UN tribunal to act on genocide fugitive in Zim


A United Nations court set up to prosecute suspects in the 1994 Rwandan genocide will next month start examining evidence against two of the tribunal’s most wanted men, one of them believed to be holed up in Zimbabwe.

The International Criminal Tribunal for Rwanda (ICTR) based in Arusha, Tanzania, will examine evidence against Protais Mpiranya, a former commander of the presidential guard during the genocide which claimed close to a million lives, mostly from the minority Tutsi.

Mpiranya is widely believed to be staying in Zimbabwe although authorities in Harare have constantly denied such reports.

Police chief spokesperson Wayne Bvudzijena yesterday said they were not aware of the presence of Mpiranya on Zimbabwean soil.

“We are not aware of his presence here in Zimbabwe,” Bvudzijena told NewsDay.

The ICTR will also examine evidence against Felicien Kabuga, a wealthy businessman, who is the most wanted person in connection with the genocide.

Both Mpiranya and Kabuga carry a $5 million bounty on their heads.

Mpiranya, also one of the tribunal’s most wanted persons, was indicted in 2002 and stands accused of “participating in the planning, preparation and execution of a plan to exterminate the Tutsi population of Rwanda”.
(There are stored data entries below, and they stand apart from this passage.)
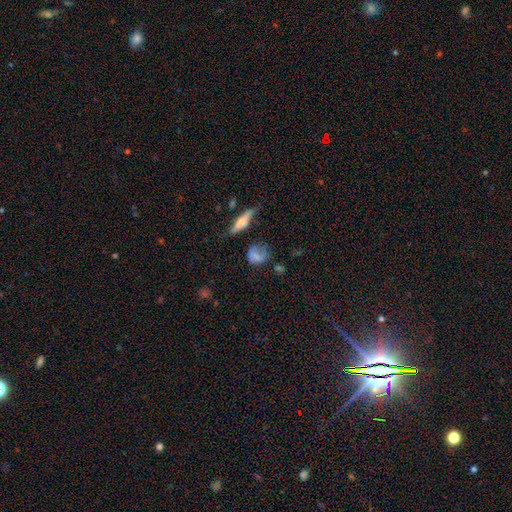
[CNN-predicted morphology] A smooth galaxy with no disk features (64%) that is round (48%). Merging: none (52%).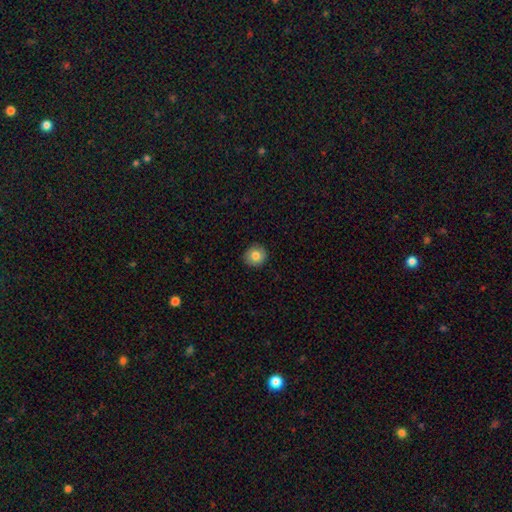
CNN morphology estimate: type=smooth (82%); roundness=round (91%); merging=none (91%).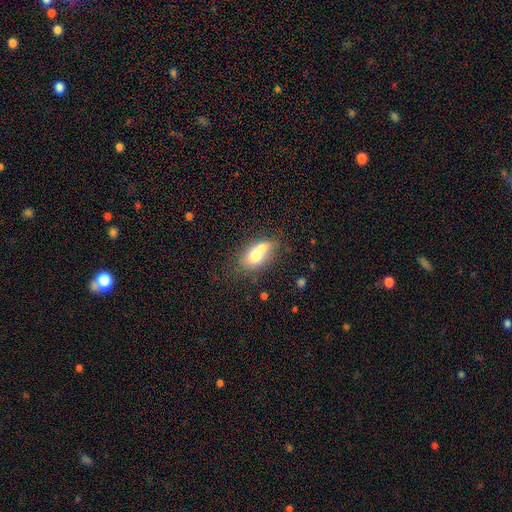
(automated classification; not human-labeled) smooth_or_featured: smooth (p=0.64) [alt: featured or disk p=0.27]
how_rounded: in between (p=0.78) [alt: round p=0.16]
merging: merger (p=0.47) [alt: none p=0.31]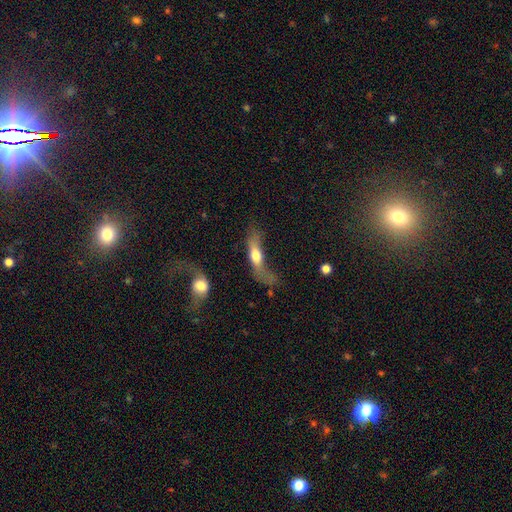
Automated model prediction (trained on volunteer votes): smooth_or_featured: smooth (p=0.53) [alt: featured or disk p=0.39]
how_rounded: cigar-shaped (p=0.49) [alt: in between p=0.46]
merging: major disturbance (p=0.42) [alt: none p=0.25]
The move by the ICTR follows a motion by the prosecution requesting the tribunal to start hearing charges and assess evidence and cross-examine witnesses, pinning Mpiranya and Kabuga, so that the evidence is preserved and archived for future use.
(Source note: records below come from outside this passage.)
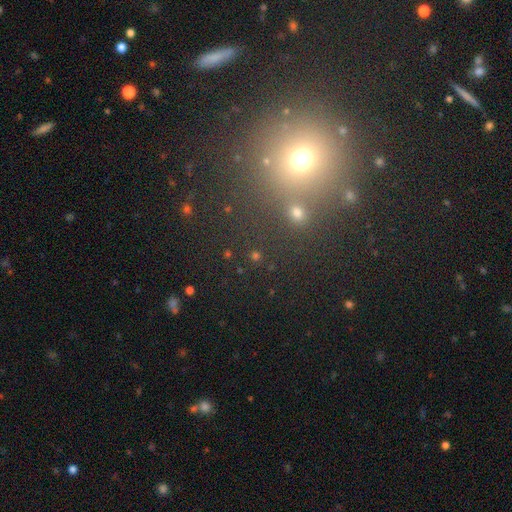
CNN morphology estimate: The model was most divided on "smooth or featured": smooth: 46%, star or artifact: 44%, featured or disk: 9%. More confident: merging — none (77%).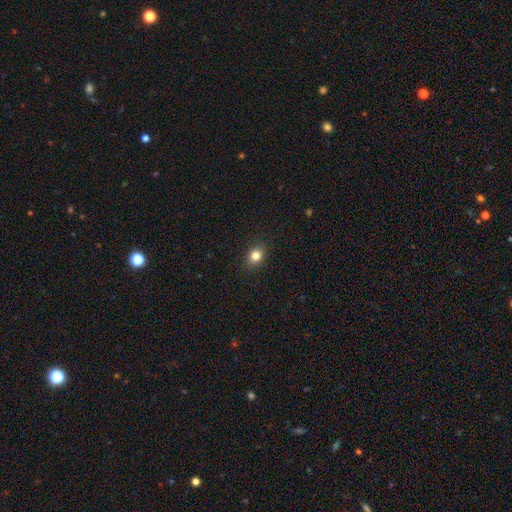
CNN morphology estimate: Overall: smooth (81%). How rounded: round (56%; in between 42%). Merging: none (88%).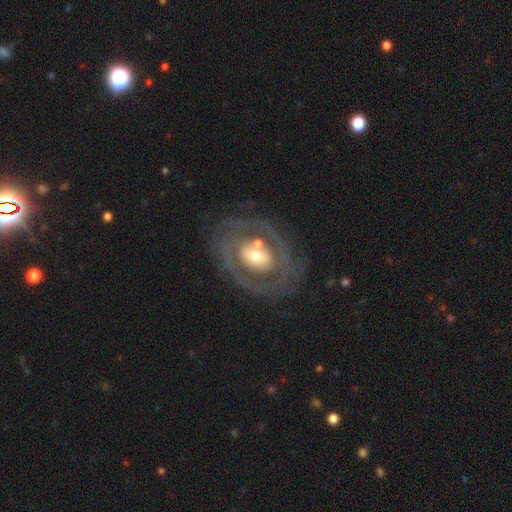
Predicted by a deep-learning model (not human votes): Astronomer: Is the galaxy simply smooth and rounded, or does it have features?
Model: featured or disk — 75%.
Prosecution also seeks to safeguard evidence against Augustin Bizimana, a former Minister of Defence of the Hutu-led government that is accused of masterminding and executing the genocide.

The Rwandan government welcomed the news saying it was a “practical way of solving issues” which would ensure that justice would, at some point, prevail.

“It can take one, 10 or 20 years to arrest them, but this evidence will remain fresh awaiting them. We are aware that as years go by, witnesses age or die, evidence wears away and soon the ICTR will close shop. This is a good and timely move,” said Rwanda’s Minister of Justice, Tharcisse Karugarama.

Judge Vagn Joensen, who will preside over the proceedings, said in the scheduling order that the session would continue until the depositions of all the prosecution witnesses were recorded.

Reports, quoting sources at the ICTR, say Kabuga is carrying out his commercial activities in Kenya, while Mpiranya is allegedly being protected by senior officials in Zimbabwe.